**Source data**

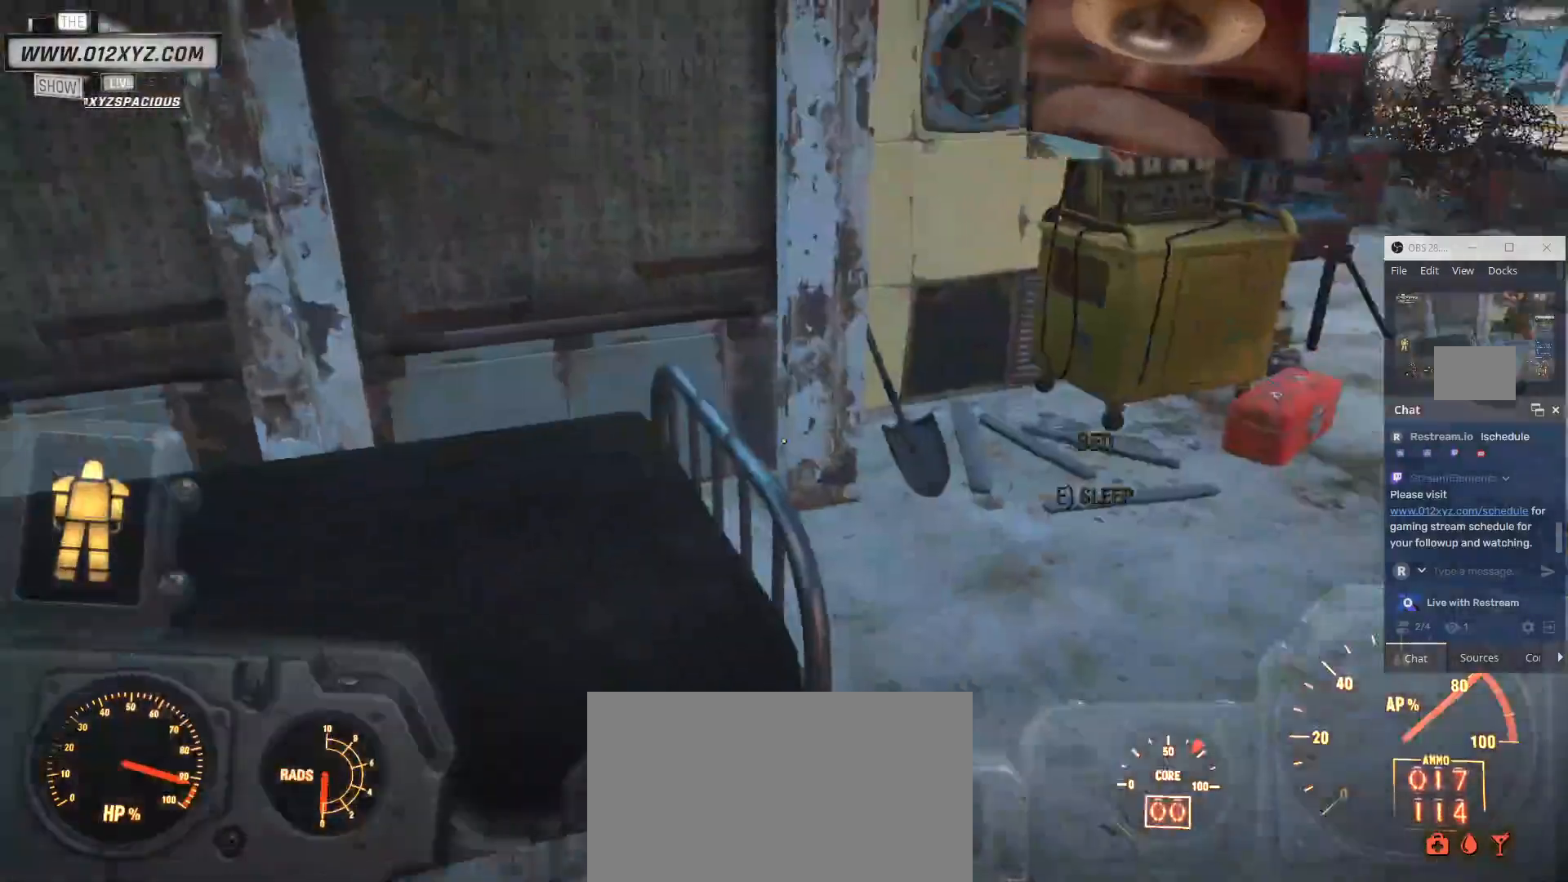
{"keys": ["v", "w"], "mouse": []}
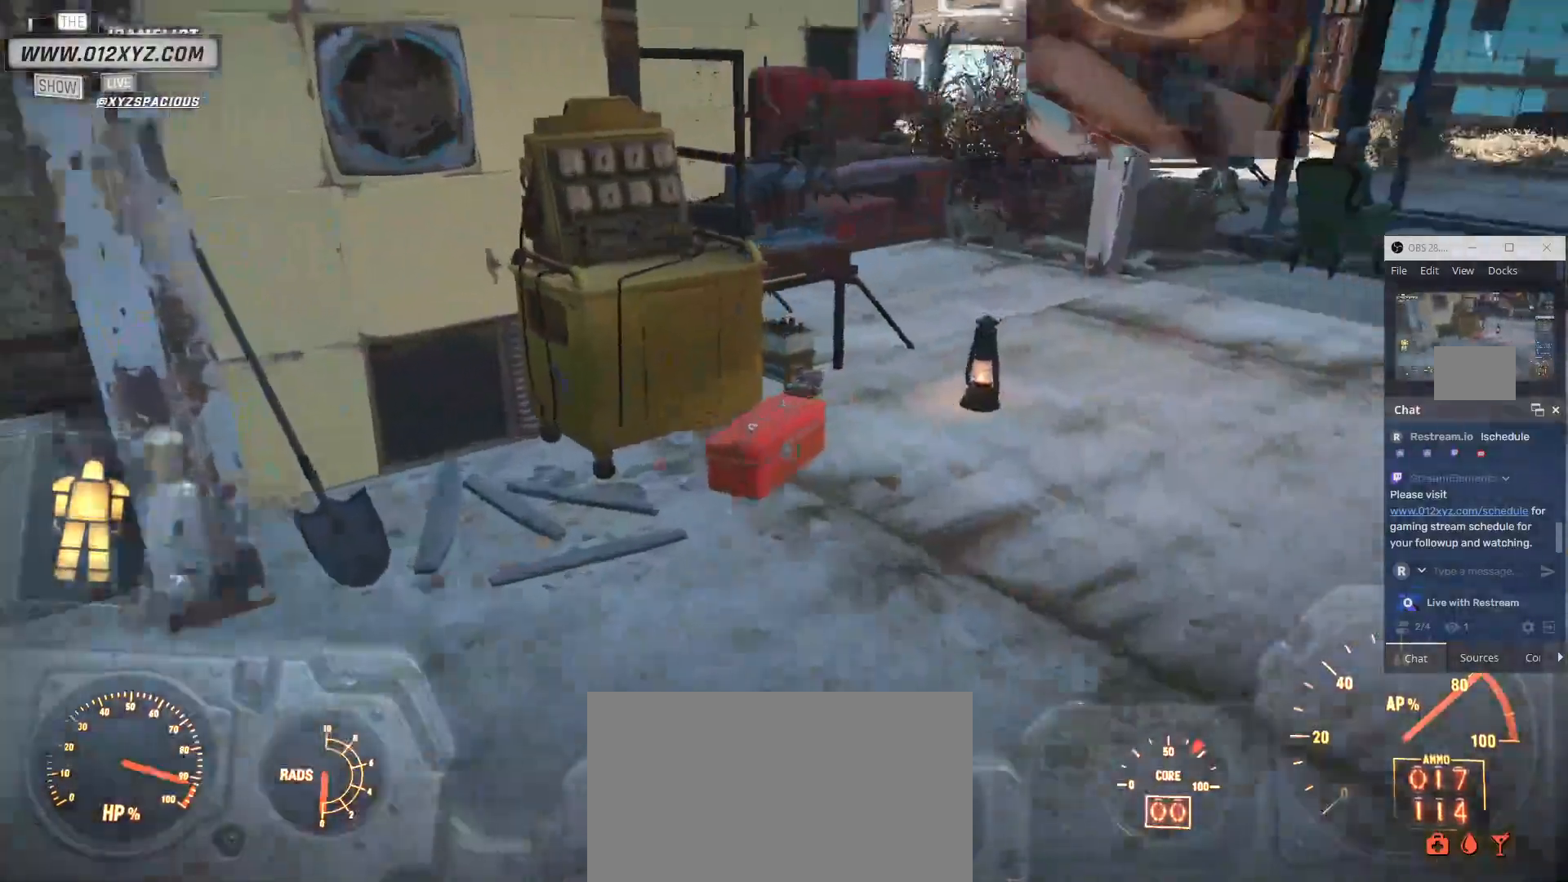
{"keys": ["w"], "mouse": [], "events": [[67, "c", "down"], [67, "v", "up"], [233, "c", "up"], [333, "x", "down"], [467, "x", "up"]]}
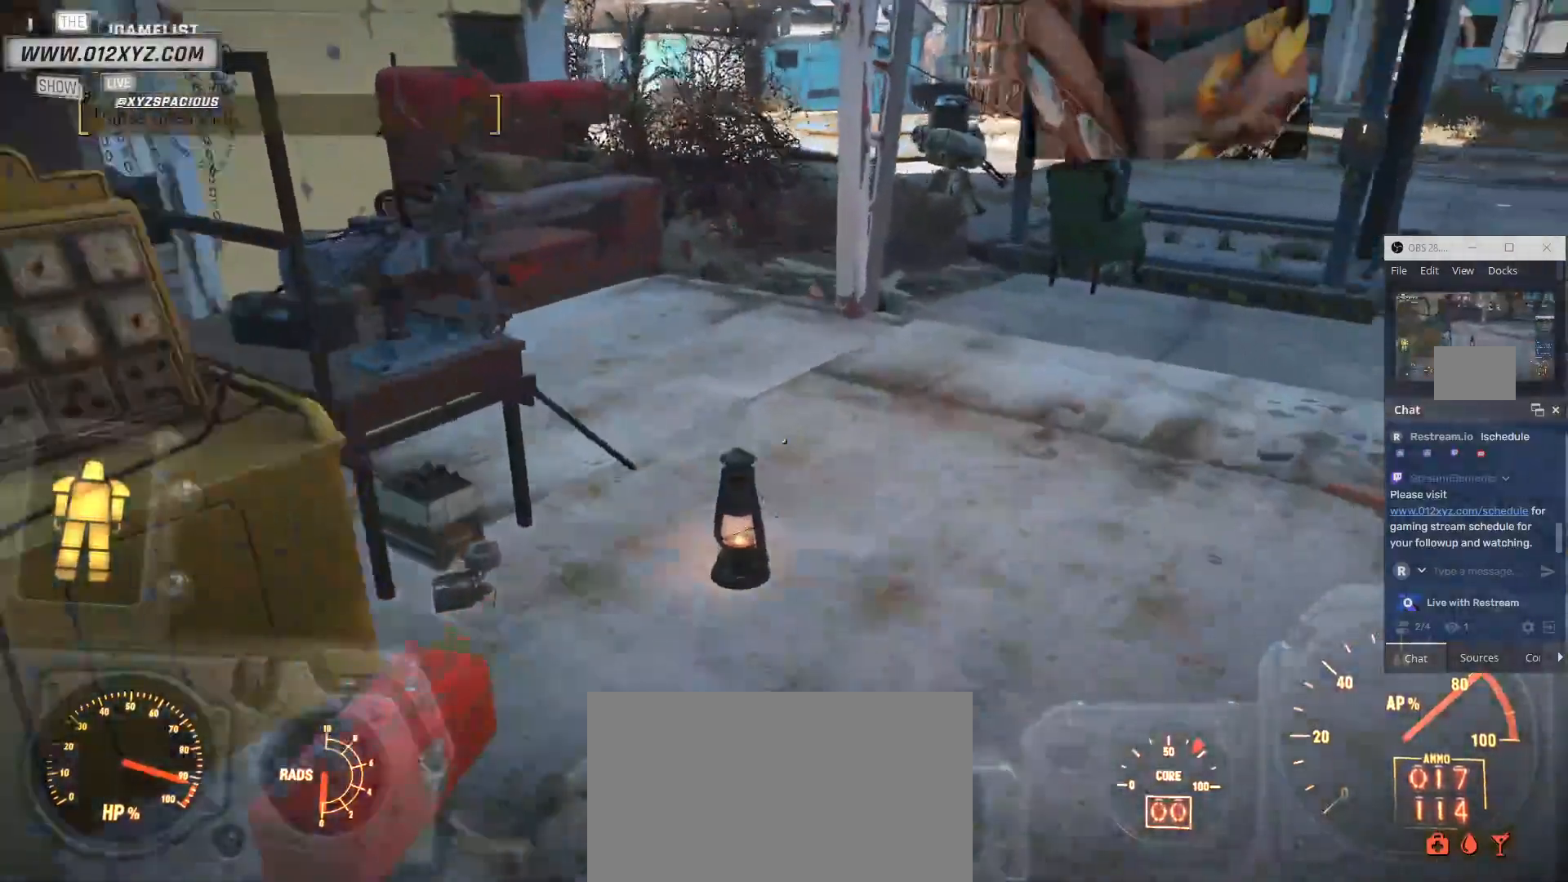
{"keys": ["ctrl", "w"], "mouse": [], "events": [[467, "ctrl", "down"]]}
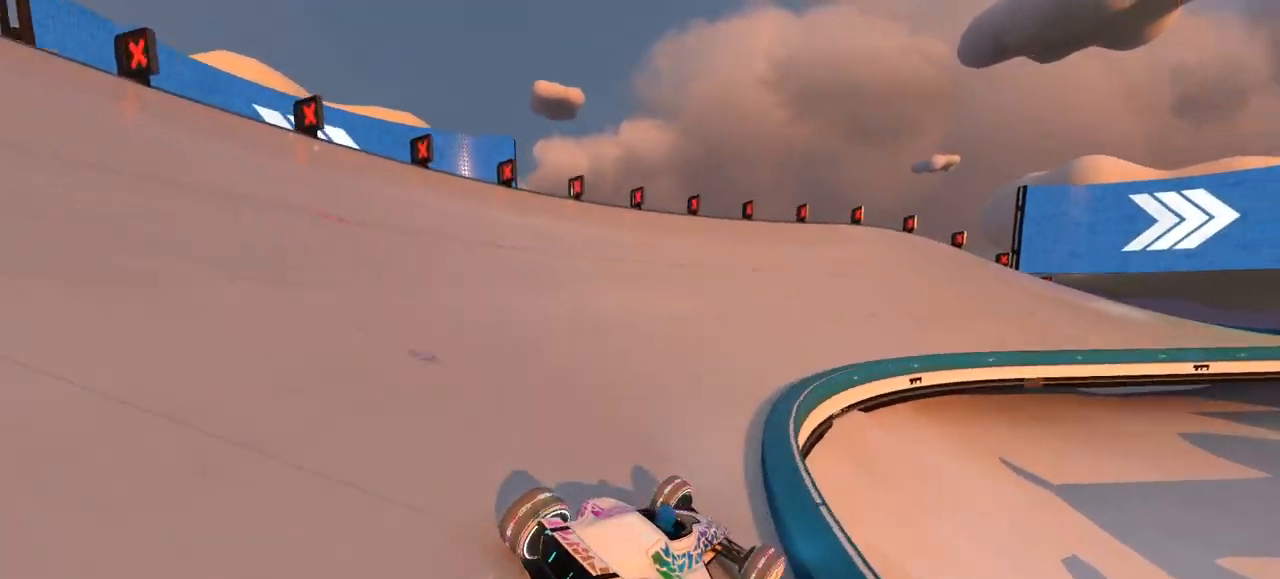
Gameplay with keyboard; each line is a JSON object with the keys held at the frame after it. "events" lists presses ("down") and releases ("up") of "down", "left", "right" and "up" between this image and that frame as [ms after this image, input, new state], when the widget could be followed in between. No other keys are recorded. Mouse input is not recorded.
{"keys": ["up"], "events": []}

**ASSIGNMENT**
Out of the records, collect only those lines that contain the string "down".

**EXERCISE ANSWER**
{"keys": ["w"], "mouse": [], "events": [[67, "c", "down"], [67, "v", "up"], [233, "c", "up"], [333, "x", "down"], [467, "x", "up"]]}
{"keys": ["ctrl", "w"], "mouse": [], "events": [[467, "ctrl", "down"]]}
Gameplay with keyboard; each line is a JSON object with the keys held at the frame after it. "events" lists presses ("down") and releases ("up") of "down", "left", "right" and "up" between this image and that frame as [ms after this image, input, new state], when the widget could be followed in between. No other keys are recorded. Mouse input is not recorded.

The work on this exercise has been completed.